Bob Simon: That really goes at a fair clip.

James Levine: It can go pretty fast.

Bob Simon: (laugh) I bet it can outpace me.

James Levine: The park's a miracle. It's, in a way, like a mini-vacation, just to come in there for a couple of hours.

Bob Simon: What do you plan for your retirement?

James Levine: (laugh) I don't understand why people think they wanna retire.

He never plans to. Maestros rarely do. But he's focused on his legacy, shaping and molding the next generation of singers. Thirty-five years ago he created the Met's Lindemann Young Artist program. Even when he couldn't conduct, he kept on working with his students.

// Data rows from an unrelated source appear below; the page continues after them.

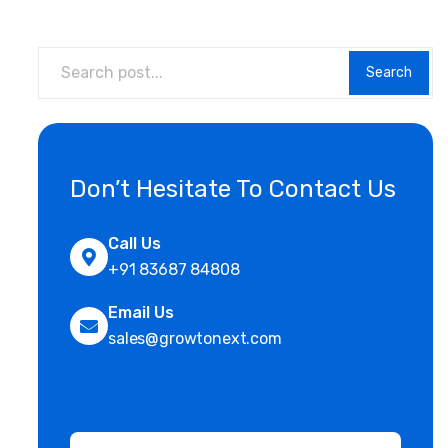
Search
Don’t Hesitate To Contact Us
Call Us
+91 83687 84808
Email Us
sales@growtonext.com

Today, he's coaching Mary-Jane Lee from Canada. She is taking on one of the most heartbreaking arias in all opera. The doomed Desdemona in Verdi's Otello...

Levine has conducted Otello more than any other opera and with the greatest divas of the century... but watch him with this young student, he seems as moved as he's ever been.

[James Levine, rehearsal: You did a lot of great work on that piece, didn't you?

Mary-Jane Lee: Yes.

James Levine: Yes.]

James Levine: I'm so happy living in music, working on music, that if I'm not working on music I'm looking forward to the next time I will be.

James Levine : You take it into your nervous system and into your ears and into your heart and into your intellect directly--

James Levine: You're guaranteed, from the minute the music starts, until it stops, nothing is in there except that.